Шрифт:
Интервал:
Закладка:
Кстати, о «стукачах». Думаю, что в сталинские времена все наше общество, все наши культурные, научные, производственные структуры, театры, редакции газет и журналов, весь наш быт пронизывала вездесущая система «стукачества». По извращенным, аморальным понятиям той поры, «стукачество», доносительство почиталось гражданским долгом каждого человека. Отказ от этой «почетной обязанности» был чреват весьма крупными неприятностями. Я лично знаю только один-единственный пример уклонения от роли «стукача». Это был художник Порфирий Крылов (один из троицы Кукрыниксов).
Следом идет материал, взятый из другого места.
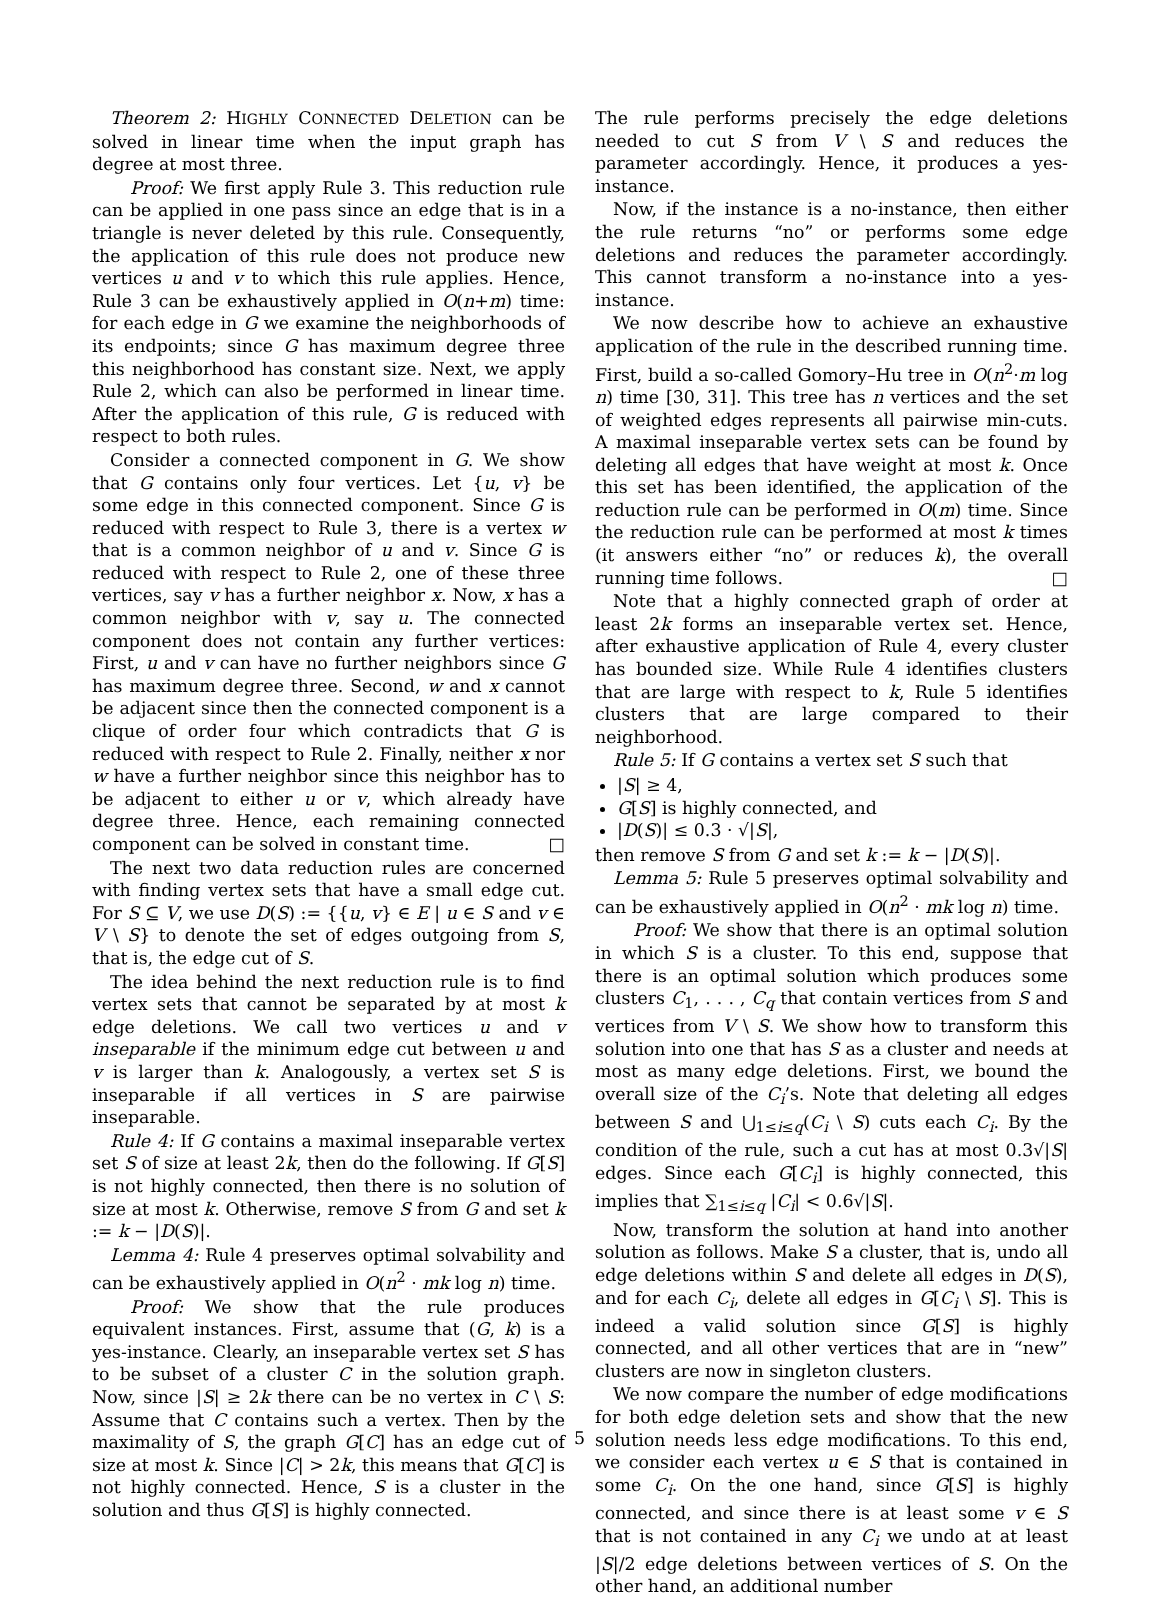Theorem 2: HIGHLY CONNECTED DELETION can be solved in linear time when the input graph has degree at most three.
Proof: We first apply Rule 3. This reduction rule can be applied in one pass since an edge that is in a triangle is never deleted by this rule. Consequently, the application of this rule does not produce new vertices u and v to which this rule applies. Hence, Rule 3 can be exhaustively applied in O(n+m) time: for each edge in G we examine the neighborhoods of its endpoints; since G has maximum degree three this neighborhood has constant size. Next, we apply Rule 2, which can also be performed in linear time. After the application of this rule, G is reduced with respect to both rules.
Consider a connected component in G. We show that G contains only four vertices. Let {u, v} be some edge in this connected component. Since G is reduced with respect to Rule 3, there is a vertex w that is a common neighbor of u and v. Since G is reduced with respect to Rule 2, one of these three vertices, say v has a further neighbor x. Now, x has a common neighbor with v, say u. The connected component does not contain any further vertices: First, u and v can have no further neighbors since G has maximum degree three. Second, w and x cannot be adjacent since then the connected component is a clique of order four which contradicts that G is reduced with respect to Rule 2. Finally, neither x nor w have a further neighbor since this neighbor has to be adjacent to either u or v, which already have degree three. Hence, each remaining connected component can be solved in constant time. □
The next two data reduction rules are concerned with finding vertex sets that have a small edge cut. For S ⊆ V, we use D(S) := {{u, v} ∈ E | u ∈ S and v ∈ V \ S} to denote the set of edges outgoing from S, that is, the edge cut of S.
The idea behind the next reduction rule is to find vertex sets that cannot be separated by at most k edge deletions. We call two vertices u and v inseparable if the minimum edge cut between u and v is larger than k. Analogously, a vertex set S is inseparable if all vertices in S are pairwise inseparable.
Rule 4: If G contains a maximal inseparable vertex set S of size at least 2k, then do the following. If G[S] is not highly connected, then there is no solution of size at most k. Otherwise, remove S from G and set k := k − |D(S)|.
Lemma 4: Rule 4 preserves optimal solvability and can be exhaustively applied in O(n<sup>2</sup> · mk log n) time.
Proof: We show that the rule produces equivalent instances. First, assume that (G, k) is a yes-instance. Clearly, an inseparable vertex set S has to be subset of a cluster C in the solution graph. Now, since |S| ≥ 2k there can be no vertex in C \ S: Assume that C contains such a vertex. Then by the maximality of S, the graph G[C] has an edge cut of size at most k. Since |C| > 2k, this means that G[C] is not highly connected. Hence, S is a cluster in the solution and thus G[S] is highly connected.
The rule performs precisely the edge deletions needed to cut S from V \ S and reduces the parameter accordingly. Hence, it produces a yes-instance.
Now, if the instance is a no-instance, then either the rule returns “no” or performs some edge deletions and reduces the parameter accordingly. This cannot transform a no-instance into a yes-instance.
We now describe how to achieve an exhaustive application of the rule in the described running time. First, build a so-called Gomory–Hu tree in O(n<sup>2</sup>·m log n) time [30, 31]. This tree has n vertices and the set of weighted edges represents all pairwise min-cuts. A maximal inseparable vertex sets can be found by deleting all edges that have weight at most k. Once this set has been identified, the application of the reduction rule can be performed in O(m) time. Since the reduction rule can be performed at most k times (it answers either “no” or reduces k), the overall running time follows. □
Note that a highly connected graph of order at least 2k forms an inseparable vertex set. Hence, after exhaustive application of Rule 4, every cluster has bounded size. While Rule 4 identifies clusters that are large with respect to k, Rule 5 identifies clusters that are large compared to their neighborhood.
Rule 5: If G contains a vertex set S such that
|S| ≥ 4,
G[S] is highly connected, and
|D(S)| ≤ 0.3 · √|S|,
then remove S from G and set k := k − |D(S)|.
Lemma 5: Rule 5 preserves optimal solvability and can be exhaustively applied in O(n<sup>2</sup> · mk log n) time.
Proof: We show that there is an optimal solution in which S is a cluster. To this end, suppose that there is an optimal solution which produces some clusters C<sub>1</sub>, . . . , C<sub>q</sub> that contain vertices from S and vertices from V \ S. We show how to transform this solution into one that has S as a cluster and needs at most as many edge deletions. First, we bound the overall size of the C<sub>i</sub>’s. Note that deleting all edges between S and ⋃<sub>1≤i≤q</sub>(C<sub>i</sub> \ S) cuts each C<sub>i</sub>. By the condition of the rule, such a cut has at most 0.3√|S| edges. Since each G[C<sub>i</sub>] is highly connected, this implies that ∑<sub>1≤i≤q</sub> |C<sub>i</sub>| < 0.6√|S|.
Now, transform the solution at hand into another solution as follows. Make S a cluster, that is, undo all edge deletions within S and delete all edges in D(S), and for each C<sub>i</sub>, delete all edges in G[C<sub>i</sub> \ S]. This is indeed a valid solution since G[S] is highly connected, and all other vertices that are in “new” clusters are now in singleton clusters.
We now compare the number of edge modifications for both edge deletion sets and show that the new solution needs less edge modifications. To this end, we consider each vertex u ∈ S that is contained in some C<sub>i</sub>. On the one hand, since G[S] is highly connected, and since there is at least some v ∈ S that is not contained in any C<sub>i</sub> we undo at at least |S|/2 edge deletions between vertices of S. On the other hand, an additional number
5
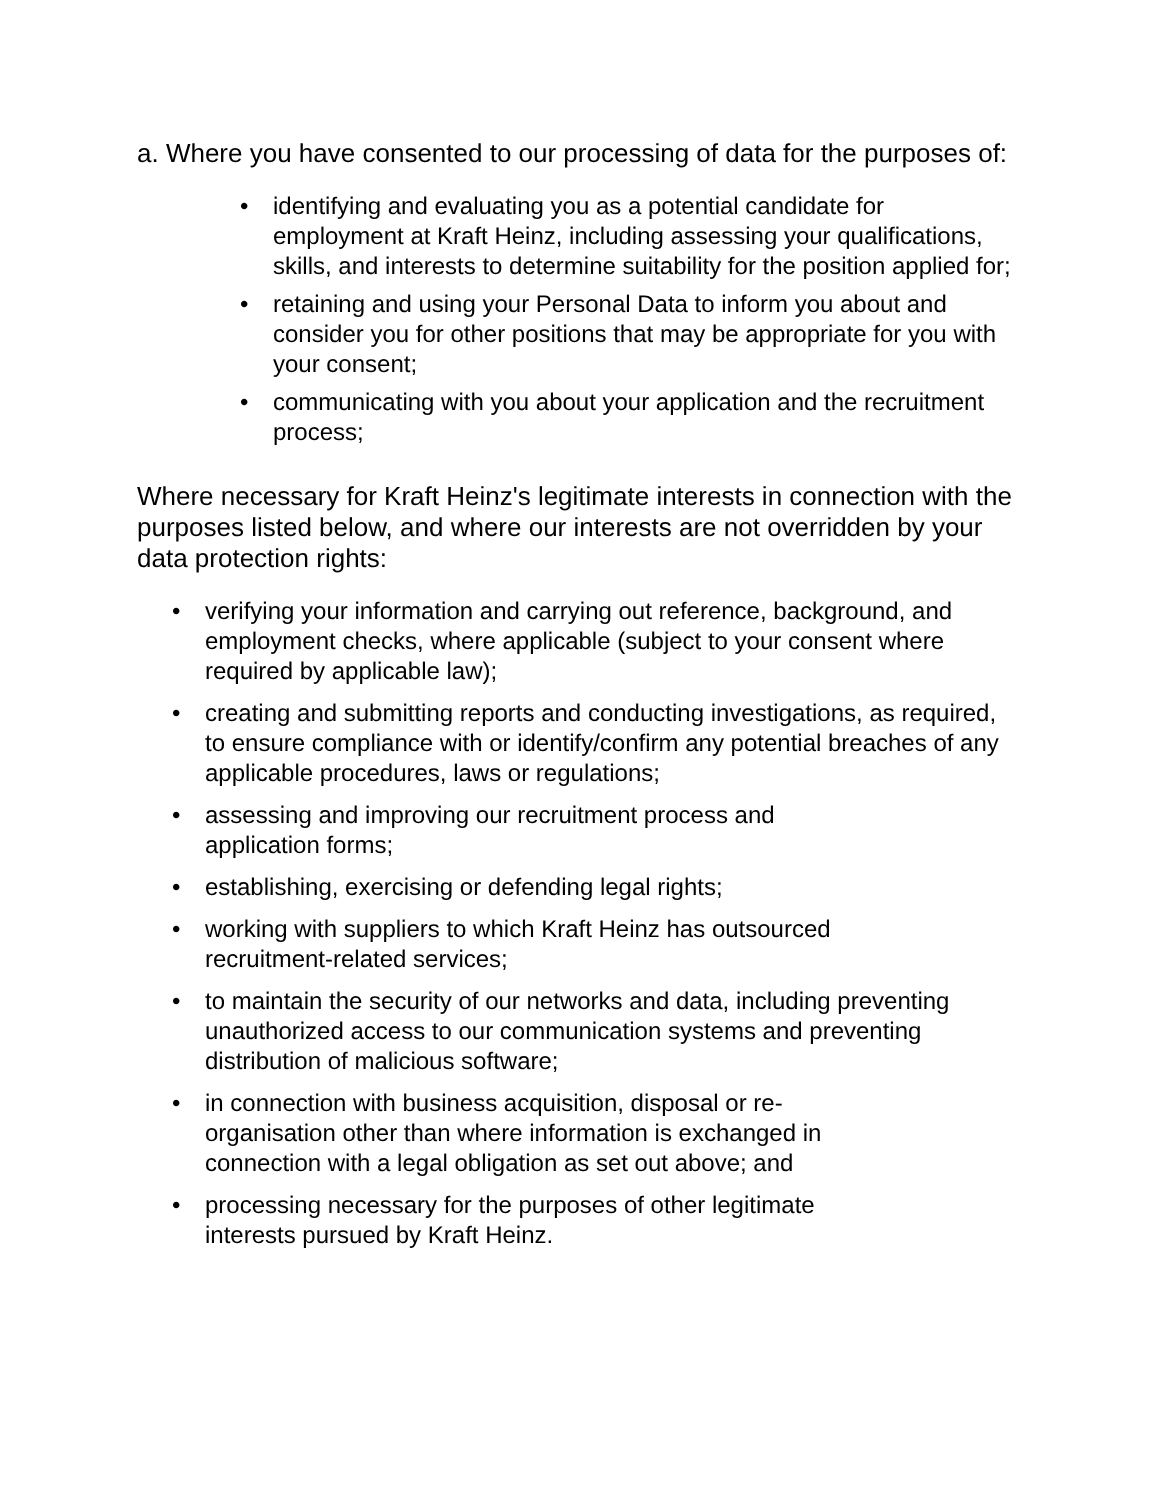a. Where you have consented to our processing of data for the purposes of:
• identifying and evaluating you as a potential candidate for employment at Kraft Heinz, including assessing your qualifications, skills, and interests to determine suitability for the position applied for;
• retaining and using your Personal Data to inform you about and consider you for other positions that may be appropriate for you with your consent;
• communicating with you about your application and the recruitment process;
Where necessary for Kraft Heinz's legitimate interests in connection with the purposes listed below, and where our interests are not overridden by your data protection rights:
• verifying your information and carrying out reference, background, and employment checks, where applicable (subject to your consent where required by applicable law);
• creating and submitting reports and conducting investigations, as required, to ensure compliance with or identify/confirm any potential breaches of any applicable procedures, laws or regulations;
• assessing and improving our recruitment process and
application forms;
• establishing, exercising or defending legal rights;
• working with suppliers to which Kraft Heinz has outsourced
recruitment-related services;
• to maintain the security of our networks and data, including preventing unauthorized access to our communication systems and preventing distribution of malicious software;
• in connection with business acquisition, disposal or re-
organisation other than where information is exchanged in
connection with a legal obligation as set out above; and
• processing necessary for the purposes of other legitimate
interests pursued by Kraft Heinz.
Его отказ вызвал большое неудовольствие на Лубянке, что стало причиной неизлечимой психической травмы для художника.
Весьма сомнительными представляются мне в книге Бориса Панкина сведения о наступившем якобы охлаждении и отчуждении между Симоновым и Кривицким в последние их годы.
Ближе к истине, пожалуй, то, что в ту пору они оба были пожилыми, часто болеющими людьми, подолгу лежали в больницах, а поэтому редко общались.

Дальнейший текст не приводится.